In a dramatic show of both responsiveness and the power of social media, Salesforce.com earlier this week abandoned its plans to charge for an analytics module for its customer relationship management (CRM) software and said it will instead incorporate the features as enhancements to the software's core capabilities.
"In December, we pre-announced a new set of enterprise analytics capabilities on our blog," George Hu, chief operating officer of Salesforce.com (NYSE:CRM) wrote in a blog post earlier this week. "While we viewed this as a new product, feedback from customers clearly showed they view these features as enhancements to our current functionality. We got it wrong, and we sincerely apologize to our customers."

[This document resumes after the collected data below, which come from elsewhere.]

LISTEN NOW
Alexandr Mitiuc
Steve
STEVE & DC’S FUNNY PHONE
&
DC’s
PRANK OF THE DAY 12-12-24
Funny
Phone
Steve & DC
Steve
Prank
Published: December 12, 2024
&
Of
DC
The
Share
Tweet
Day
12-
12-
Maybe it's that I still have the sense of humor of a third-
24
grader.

Hu added that the enterprise analytics features would be included at no additional charge in the Salesforce.com Enterprise Edition and Unlimited Edition as part of the spring 2012 release.
The company set off a furor in December when it announced the upcoming analytics features, which users had been clamoring for, but said they would be part of an additional module for which users would pay another licensing fee.
"Those of us who have been Salesforce.com customers and promoters for years, building our businesses together—developing, supporting and sharing—are experiencing a saddening and loss of trust at the shift I policy," one Salesforce.com user wrote in a comment on the announcement. "This move to charge for basic upgrades outside of the contracted amount feels principally wrong—certainly unethical given the past model. This is not about a 'report;' this move communicates that, in the future, we will pay as we have and get less—less innovation, less functionality, less community. As a CEO of a growing company, I am up for change and will respond. And, it will not be with additional licensing to Salesforce.com."
Another user added, "We pay a premium for SFDC Enterprise Edition over other vendors who already include analytics. As great as a new 'edition' will be, I am not going to be able to convince our leadership that in a still-tight economy to spend more. Filtering, joins, bucketing are basic reporting needs, not analytics."
Jeremy Farber, president of Chantilly, Va.-based PC Recycler and a Salesforce.com customer, brought other customers together in a social media campaign against the pricing. They used numerous outlets, including the company's own website to tell Salesforce.com about their displeasure.
"Why are you charging us for functionality that so many people need? If Salesforce.com is Software as a Service then why are you making us pay more for the software if the whole idea is to cover these costs with recurring revenue?" Farber asked.
Faced with vocal opposition to its plans, the company changed its mind and apologized to its customers.
"As a social enterprise, it’s essential we listen to our customers and what they expect around continuous innovation and enhancements on their existing products," Hu said. "We welcome your feedback."
The new features, which will now be part of the core product, include:
- Bucketing. This feature will let users group data and place it in categories, or buckets. For instance, deals under $1,000 could be placed in a "small" bucket and deals over $1,000 could be put in a "large" bucket.
- Cross-filtering. This feature will give users the ability to filter on related objects. For instance, in a report on accounts and contacts a user could filter to show all contacts in accounts that don't have a closed opportunity.
- Joined reports. This new report format allows users to join reports together and report on multiple children of the same parent. A user could create a report showing products and the team members on each opportunity.
- Higher limits. Users will get higher limits on snapshots, scheduled reports and dashboards, and dynamic dashboards.